Some requirements on employer plans:
- Must notify employees upon hire about the exchanges and the possibility that employees may be eligible for a tax credit, as well as any loss in employer contributions toward the employee’s health benefits if the employee purchases health insurance through an exchange.
- Employers that contribute toward the costs of health coverage must make the employer contribution available as a voucher that certain employees could use to purchase insurance through an exchange (vouchers are only required for employees whose contribution toward the plan would be between 8% and 9.8% of their income and whose household income is less than 400% of Federal Poverty Level). The entire amount of the voucher is deductible by the employer and, to the extent used to purchase insurance through an exchange, nontaxable to the recipient.
- Prohibition against lifetime limits.
- All plans offering dependent coverage allow unmarried children to remain covered under a parent’s plan through age 26 (NY already has this insurance mandate with an age cap of 29).

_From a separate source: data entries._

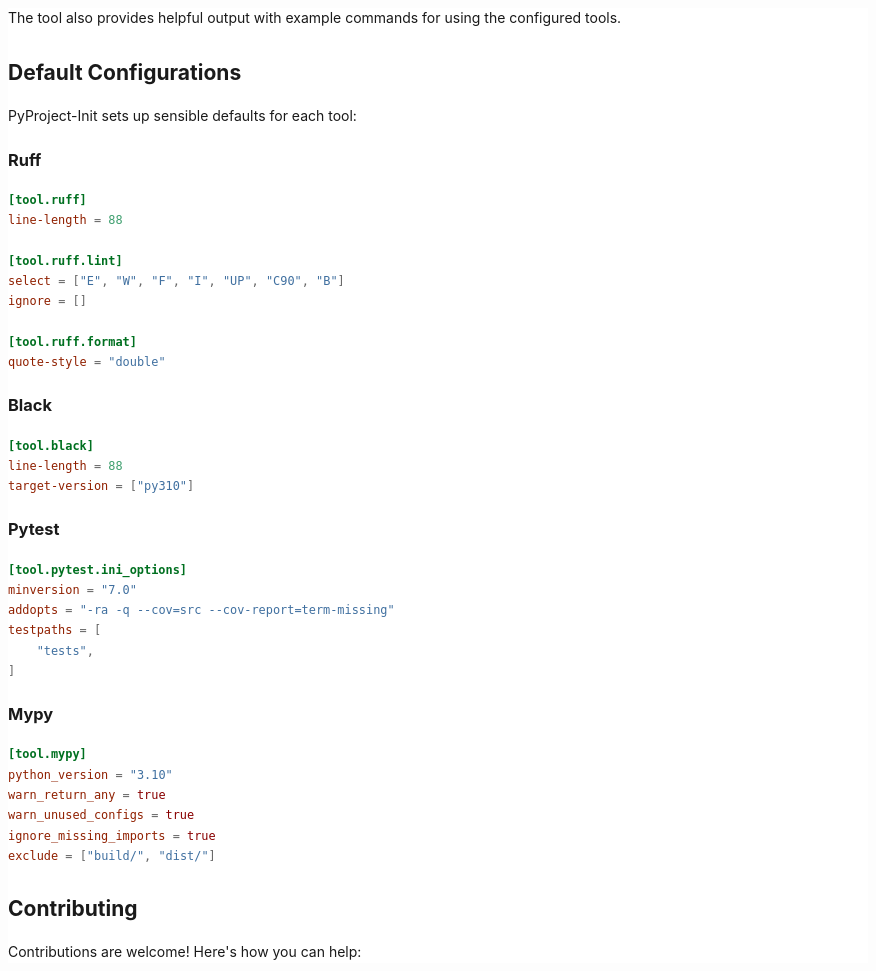 The tool also provides helpful output with example commands for using the configured tools.

## Default Configurations

PyProject-Init sets up sensible defaults for each tool:

### Ruff

```toml
[tool.ruff]
line-length = 88

[tool.ruff.lint]
select = ["E", "W", "F", "I", "UP", "C90", "B"]
ignore = []

[tool.ruff.format]
quote-style = "double"
```

### Black

```toml
[tool.black]
line-length = 88
target-version = ["py310"]
```

### Pytest

```toml
[tool.pytest.ini_options]
minversion = "7.0"
addopts = "-ra -q --cov=src --cov-report=term-missing"
testpaths = [
    "tests",
]
```

### Mypy

```toml
[tool.mypy]
python_version = "3.10"
warn_return_any = true
warn_unused_configs = true
ignore_missing_imports = true
exclude = ["build/", "dist/"]
```

## Contributing

Contributions are welcome! Here's how you can help:
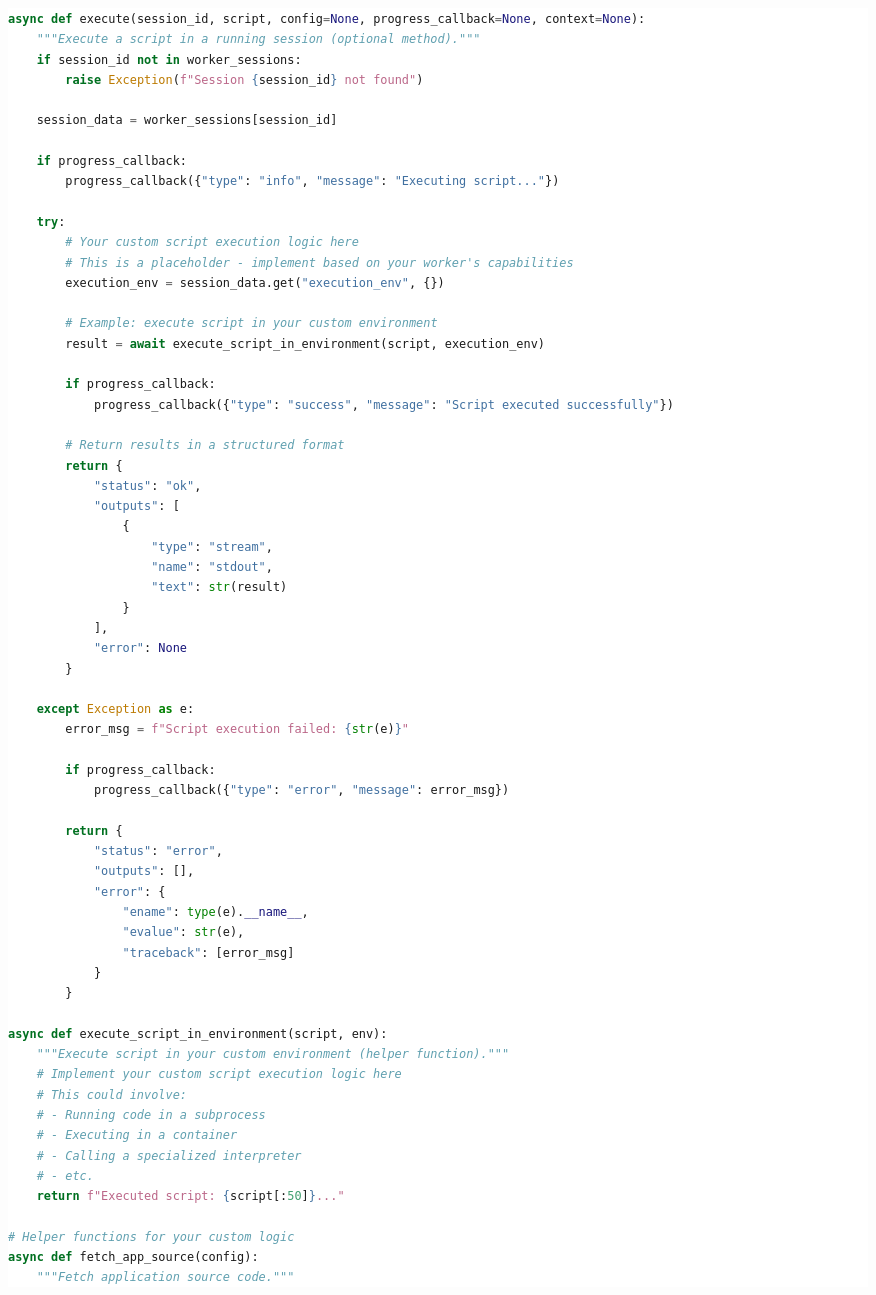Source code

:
 ```python
async def execute(session_id, script, config=None, progress_callback=None, context=None):
    """Execute a script in a running session (optional method)."""
    if session_id not in worker_sessions:
        raise Exception(f"Session {session_id} not found")
    
    session_data = worker_sessions[session_id]
    
    if progress_callback:
        progress_callback({"type": "info", "message": "Executing script..."})
    
    try:
        # Your custom script execution logic here
        # This is a placeholder - implement based on your worker's capabilities
        execution_env = session_data.get("execution_env", {})
        
        # Example: execute script in your custom environment
        result = await execute_script_in_environment(script, execution_env)
        
        if progress_callback:
            progress_callback({"type": "success", "message": "Script executed successfully"})
        
        # Return results in a structured format
        return {
            "status": "ok",
            "outputs": [
                {
                    "type": "stream",
                    "name": "stdout",
                    "text": str(result)
                }
            ],
            "error": None
        }
        
    except Exception as e:
        error_msg = f"Script execution failed: {str(e)}"
        
        if progress_callback:
            progress_callback({"type": "error", "message": error_msg})
        
        return {
            "status": "error",
            "outputs": [],
            "error": {
                "ename": type(e).__name__,
                "evalue": str(e),
                "traceback": [error_msg]
            }
        }

async def execute_script_in_environment(script, env):
    """Execute script in your custom environment (helper function)."""
    # Implement your custom script execution logic here
    # This could involve:
    # - Running code in a subprocess
    # - Executing in a container
    # - Calling a specialized interpreter
    # - etc.
    return f"Executed script: {script[:50]}..."

# Helper functions for your custom logic
async def fetch_app_source(config):
    """Fetch application source code."""
```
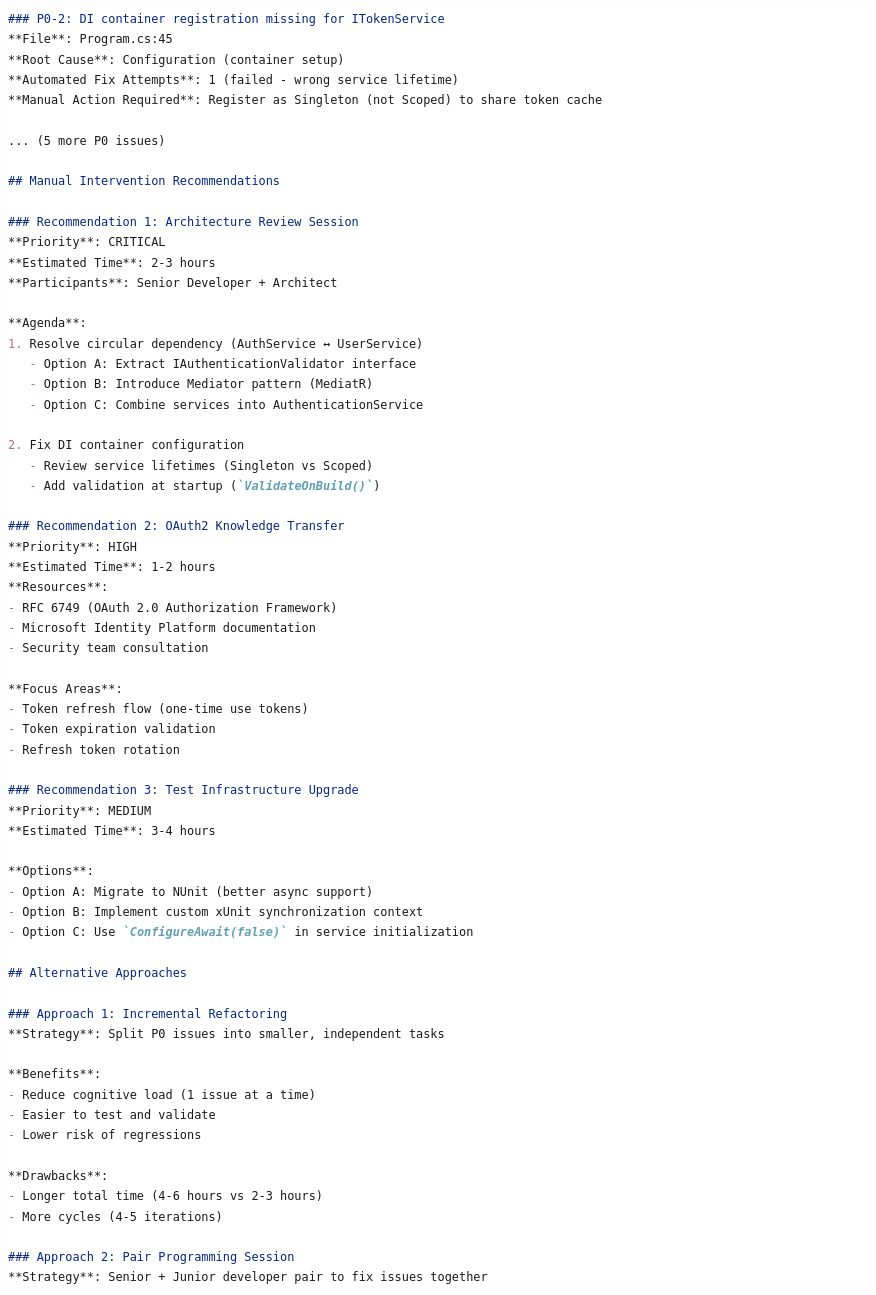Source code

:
 ```markdown
### P0-2: DI container registration missing for ITokenService
**File**: Program.cs:45
**Root Cause**: Configuration (container setup)
**Automated Fix Attempts**: 1 (failed - wrong service lifetime)
**Manual Action Required**: Register as Singleton (not Scoped) to share token cache

... (5 more P0 issues)

## Manual Intervention Recommendations

### Recommendation 1: Architecture Review Session
**Priority**: CRITICAL
**Estimated Time**: 2-3 hours
**Participants**: Senior Developer + Architect

**Agenda**:
1. Resolve circular dependency (AuthService ↔ UserService)
   - Option A: Extract IAuthenticationValidator interface
   - Option B: Introduce Mediator pattern (MediatR)
   - Option C: Combine services into AuthenticationService

2. Fix DI container configuration
   - Review service lifetimes (Singleton vs Scoped)
   - Add validation at startup (`ValidateOnBuild()`)

### Recommendation 2: OAuth2 Knowledge Transfer
**Priority**: HIGH
**Estimated Time**: 1-2 hours
**Resources**:
- RFC 6749 (OAuth 2.0 Authorization Framework)
- Microsoft Identity Platform documentation
- Security team consultation

**Focus Areas**:
- Token refresh flow (one-time use tokens)
- Token expiration validation
- Refresh token rotation

### Recommendation 3: Test Infrastructure Upgrade
**Priority**: MEDIUM
**Estimated Time**: 3-4 hours

**Options**:
- Option A: Migrate to NUnit (better async support)
- Option B: Implement custom xUnit synchronization context
- Option C: Use `ConfigureAwait(false)` in service initialization

## Alternative Approaches

### Approach 1: Incremental Refactoring
**Strategy**: Split P0 issues into smaller, independent tasks

**Benefits**:
- Reduce cognitive load (1 issue at a time)
- Easier to test and validate
- Lower risk of regressions

**Drawbacks**:
- Longer total time (4-6 hours vs 2-3 hours)
- More cycles (4-5 iterations)

### Approach 2: Pair Programming Session
**Strategy**: Senior + Junior developer pair to fix issues together
```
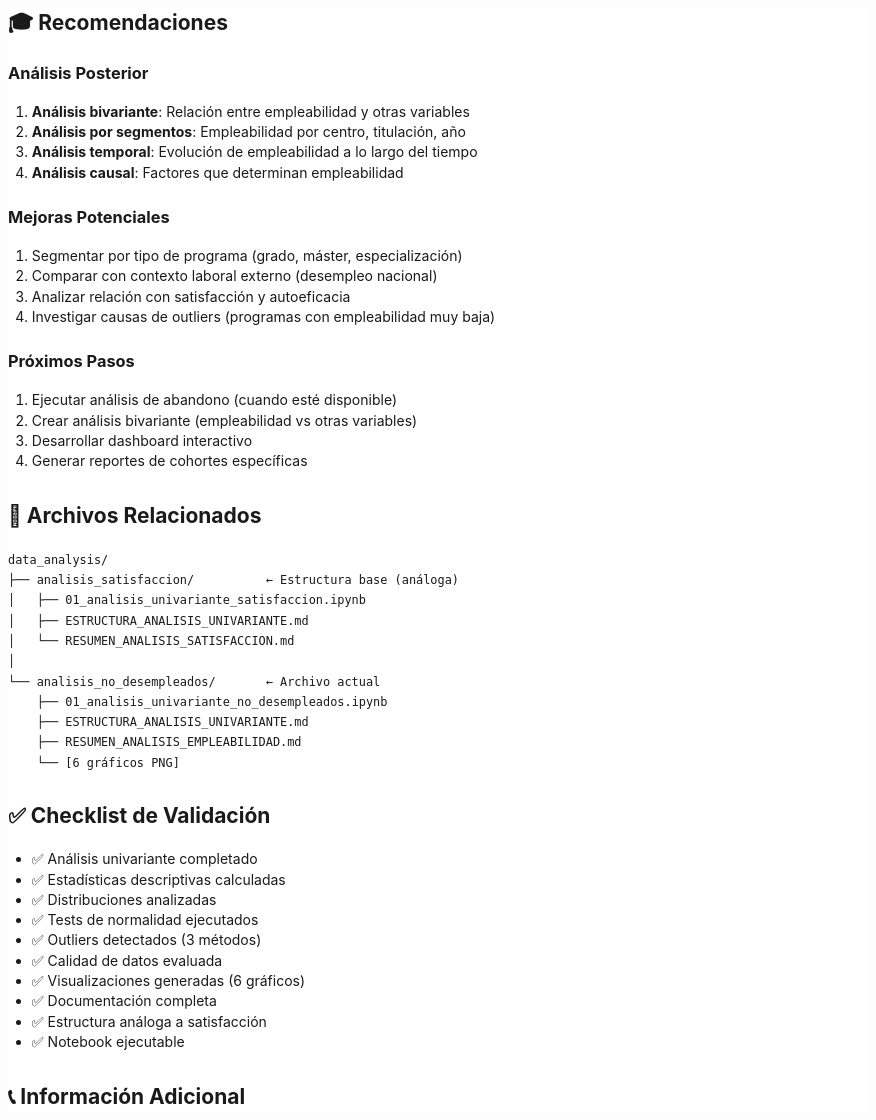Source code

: ## 🎓 Recomendaciones

### Análisis Posterior
1. **Análisis bivariante**: Relación entre empleabilidad y otras variables
2. **Análisis por segmentos**: Empleabilidad por centro, titulación, año
3. **Análisis temporal**: Evolución de empleabilidad a lo largo del tiempo
4. **Análisis causal**: Factores que determinan empleabilidad

### Mejoras Potenciales
1. Segmentar por tipo de programa (grado, máster, especialización)
2. Comparar con contexto laboral externo (desempleo nacional)
3. Analizar relación con satisfacción y autoeficacia
4. Investigar causas de outliers (programas con empleabilidad muy baja)

### Próximos Pasos
1. Ejecutar análisis de abandono (cuando esté disponible)
2. Crear análisis bivariante (empleabilidad vs otras variables)
3. Desarrollar dashboard interactivo
4. Generar reportes de cohortes específicas

## 📁 Archivos Relacionados

```
data_analysis/
├── analisis_satisfaccion/          ← Estructura base (análoga)
│   ├── 01_analisis_univariante_satisfaccion.ipynb
│   ├── ESTRUCTURA_ANALISIS_UNIVARIANTE.md
│   └── RESUMEN_ANALISIS_SATISFACCION.md
│
└── analisis_no_desempleados/       ← Archivo actual
    ├── 01_analisis_univariante_no_desempleados.ipynb
    ├── ESTRUCTURA_ANALISIS_UNIVARIANTE.md
    ├── RESUMEN_ANALISIS_EMPLEABILIDAD.md
    └── [6 gráficos PNG]
```

## ✅ Checklist de Validación

- ✅ Análisis univariante completado
- ✅ Estadísticas descriptivas calculadas
- ✅ Distribuciones analizadas
- ✅ Tests de normalidad ejecutados
- ✅ Outliers detectados (3 métodos)
- ✅ Calidad de datos evaluada
- ✅ Visualizaciones generadas (6 gráficos)
- ✅ Documentación completa
- ✅ Estructura análoga a satisfacción
- ✅ Notebook ejecutable

## 📞 Información Adicional
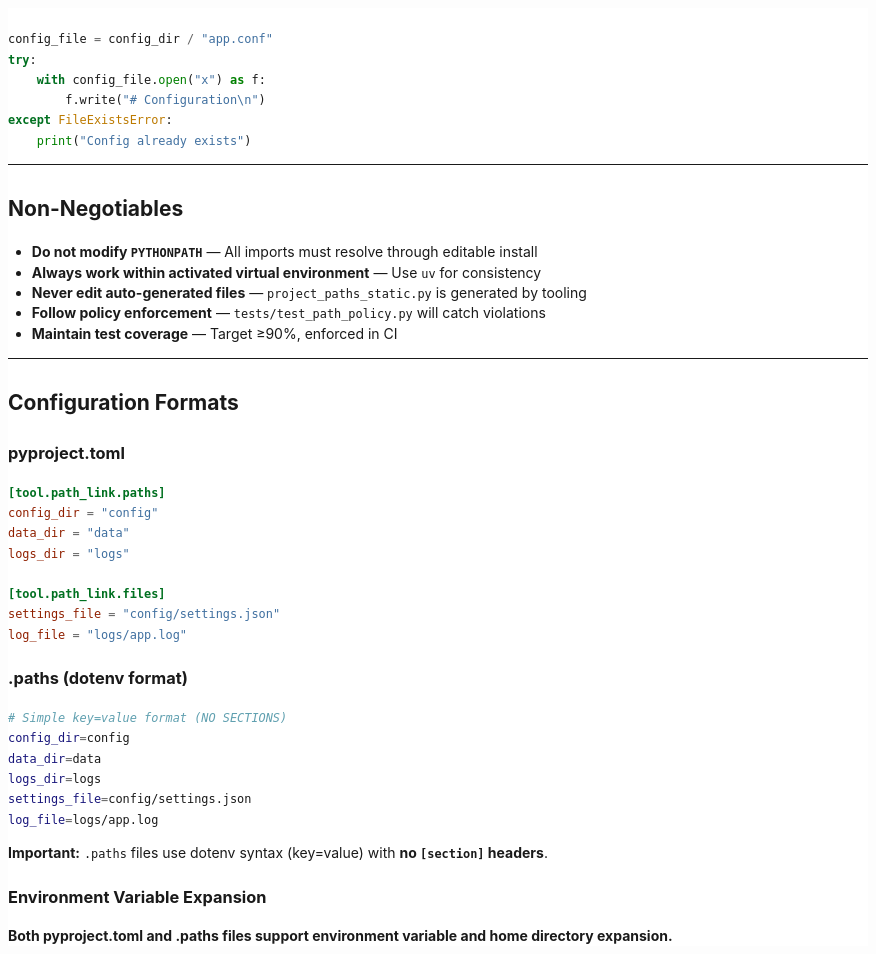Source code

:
 ```python

config_file = config_dir / "app.conf"
try:
    with config_file.open("x") as f:
        f.write("# Configuration\n")
except FileExistsError:
    print("Config already exists")
```

---

## Non-Negotiables

- **Do not modify `PYTHONPATH`** — All imports must resolve through editable install
- **Always work within activated virtual environment** — Use `uv` for consistency
- **Never edit auto-generated files** — `project_paths_static.py` is generated by tooling
- **Follow policy enforcement** — `tests/test_path_policy.py` will catch violations
- **Maintain test coverage** — Target ≥90%, enforced in CI

---

## Configuration Formats

### pyproject.toml

```toml
[tool.path_link.paths]
config_dir = "config"
data_dir = "data"
logs_dir = "logs"

[tool.path_link.files]
settings_file = "config/settings.json"
log_file = "logs/app.log"
```

### .paths (dotenv format)

```bash
# Simple key=value format (NO SECTIONS)
config_dir=config
data_dir=data
logs_dir=logs
settings_file=config/settings.json
log_file=logs/app.log
```

**Important:** `.paths` files use dotenv syntax (key=value) with **no `[section]` headers**.

### Environment Variable Expansion

**Both pyproject.toml and .paths files support environment variable and home directory expansion.**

- Beginning in 2014, plans will be prohibited from imposing annual out of pocket limits that exceed the maximum Health Savings Account contribution.
- All annual limits will be prohibited effective in the 2011 plan year.
- Employers with more than 50 employees, as noted above, will be required to report whether they offer their full-time employees and dependents health coverage, the length of the waiting period, the lowest cost option in each enrollment category, the employer’s share of the total allowed costs of benefits, and the number and names of covered employees.
- Effective in the 2011 plan year, the bill establishes a new internal and external review procedure for claims determinations.
- The new excise tax on employers’ group health plans (40%) may force design changes. The tax kicks in 2018 under the Reconciliation Agreement and is based on the total cost of benefits provided under the plan regardless of how those costs are allocated among the employer and the employee. Avoiding the excise tax will require plan design changes as opposed to just shifting some or all of the premium cost to employees.